Reef framework diagenesis across wave-flushed oxic-suboxic-anoxic transition zones

Abstract

The temporal and spatial variability of inorganic nutrient concentrations in overlying- and interstitial-seawater in Checker Reef, Oahu was examined for response to incident wave magnitude and direction. Well-point samplers were used to profile interstitial nutrient concentrations across oxic-suboxic-anoxic transition zones in the upper meter of the reef framework at four sites aligned across the patch reef. Samples were acquired over February, 1992, during which time dominant E-NE trade winds directed waves across the reef from the fore-reef to back-reef. However, W-SW “Kona” winds periodically interrupted this pattern and directed waves in the reverse direction. The interstitial microbial habitats of fore- and back-reef framework were distinct from those within the mid-reef framework. Maximum concentrations of PO4, Si, and NH4 in interstitial waters occurred at framework depths of 1–2 m, with the highest concentrations occuring within the mid-reef framework.
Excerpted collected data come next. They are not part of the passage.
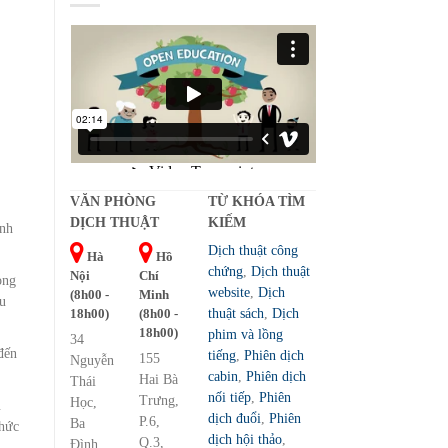
VĂN PHÒNG
TỪ KHÓA TÌM
DỊCH THUẬT
KIẾM
ính
Dịch thuật công
Hà
Hồ
chứng
,
Dịch thuật
Nội
Chí
ọng
website
,
Dịch
(8h00 -
Minh
ều
18h00)
(8h00 -
thuật sách
,
Dịch
18h00)
phim và lồng
34
đến
tiếng
,
Phiên dịch
155
Nguyễn
cabin
,
Phiên dịch
Hai Bà
Thái
nối tiếp
,
Phiên
Trưng,
Học,
u
dịch đuổi
,
Phiên
P.6,
Ba
chức
dịch hội thảo
,
Q.3,
Đình,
Maximum concentrations of NO3 and NO2, which were used to delineate the core of the suboxic zone, occurred at framework depths of 5–10 cm at all stations and attained 2–4 fold higher peak concentrations within the mid-reef and back-reef than within the fore-reef. Variability in interstitial nutrient concentrations was greatest within the back-reef and is consistent with reversals of wave-direction, with the resultant increases in mixing between interstitial and overlying seawater due to flushing caused by the S-SW Kona wind events. The ratio of molar concentrations of total inorganic nitrogen to phosphate (TIN : PO4) for the fore-reef was 5 : 1; while ratios for the mid- and back-reef were 13–15 : 1, reflecting that the dominant source of particulate organic matter to the fore-reef framework is plankton, while that of the mid- and back-reef is benthic reef plants.